6. Spatial preference: frontality and wall activity

Because the signal is spatial, it also encodes where in the cage an animal spends its time. Metrics of spatial preference — including wall activity and "frontality," the tendency to occupy the front of the cage — are derived from which regions of the electrode grid are most active, and were shown to be strain-specific across C57BL/6N, BALB/c, and CD1 mice using only previously recorded data, with no new animals [6]. In Neuronautix's reading, these metrics index a behavioural-style and welfare dimension — disaggregation, exploration, thigmotaxis — that supports the argument for strain-specific cage-change frequency and density rather than one-size-fits-all husbandry [6].

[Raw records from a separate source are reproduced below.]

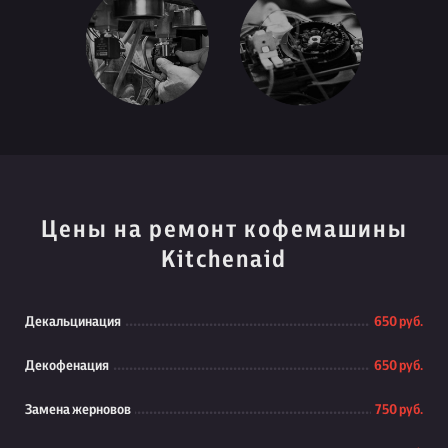
Цены на ремонт кофемашины
Kitchenaid
Декальцинация
650 руб.
Декофенация
650 руб.
Замена жерновов
750 руб.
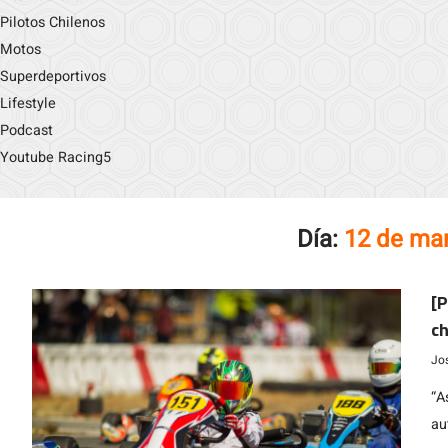
Pilotos Chilenos
Motos
Superdeportivos
Lifestyle
Podcast
Youtube Racing5
Día:
12 de ma
[P
ch
W
Jo
“A
au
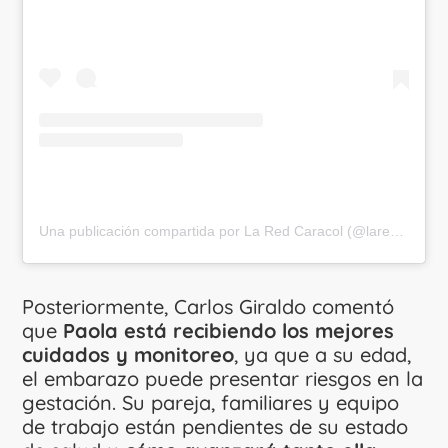
Una publicación compartida por La Red Caracol (@laredcaracol)
Posteriormente, Carlos Giraldo comentó
que
Paola está recibiendo los mejores
cuidados y monitoreo
, ya que a su edad,
el embarazo puede presentar riesgos en la
gestación. Su pareja, familiares y equipo
de trabajo están pendientes de su estado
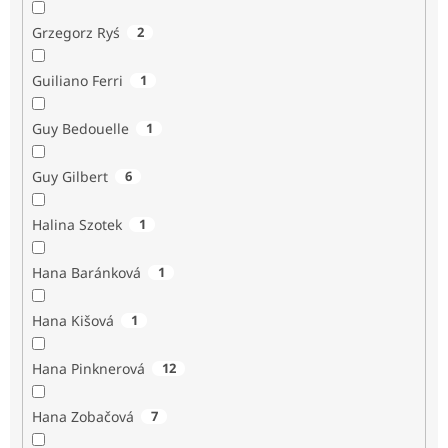
Grzegorz Ryś
2
Guiliano Ferri
1
Guy Bedouelle
1
Guy Gilbert
6
Halina Szotek
1
Hana Baránková
1
Hana Kišová
1
Hana Pinknerová
12
Hana Zobačová
7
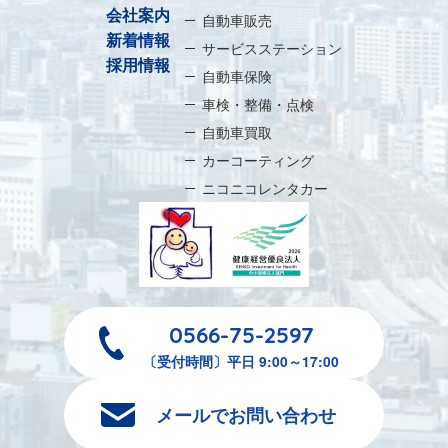
会社案内
自動車販売
新着情報
サービスステーション
採用情報
自動車保険
車検・整備・点検
自動車買取
カーコーティング
ニコニコレンタカー
0566-75-2597
〔受付時間〕平日 9:00～17:00
メールでお問い合わせ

7. Environmental channels are biomarkers too: BSI and the Urination Index

The most distinctive recent metrics do not measure the animal's movement at all — they measure its environment, from the same sensors. The Bedding Status Index is a machine-learning estimate of soiled-bedding "wetness," trained on human annotations of soiled bedding and validated across strains, ages, sexes, and densities; it reached over 90% accuracy at higher densities and supported data-driven cage-change intervals of three to six weeks — cutting cage changes by 65–70% without harming intracage ammonia, CO₂, growth, or circadian metrics [7]. The Urination Index applies the same bedding-moisture sensing to detect polyuria, and its bedding-moisture signal correlated strongly with blood glucose during hyperglycemia, enabling non-invasive, continuous in-cage detection of metabolic dysregulation and drug response [8]. The cross-cutting lesson is that "environmental" channels are biomarkers in their own right: the same raw capacitance signal serves husbandry optimisation and disease detection at once [7][8].

8. GYM500 running-wheel integration: when bulk activity is not enough

The optional GYM500 in-cage running wheel adds a voluntary-exercise channel whose running distance is logged alongside DVC activity; in a model of cancer-induced bone pain, wheel-running distance fell with the disease and tracked limb-use scores, while general home-cage activity did not — making wheel running the more sensitive spontaneous pain-like readout in that setting [9]. The design lesson is specific: bulk locomotion can miss focal or motivational phenotypes, so the wheel is worth adding when the phenotype of interest is voluntary effort rather than gross movement [9].

9. Reading these metrics correctly

Across the corpus, the metrics are strain-, sex-, and age-specific, so generic thresholds risk false signals and baselines must be matched to the cohort being studied [6][10]. None of these readouts is a black box: each is a defined transformation of the electrode-level capacitance series, with a published derivation and, in most cases, a validation against an established gold standard. In our view, the practical implication for anyone working with DVC data is to record, alongside each metric value, exactly which derivation produced it and which baseline it is being compared against — the same FAIR provenance discipline that makes any digital biomarker reusable.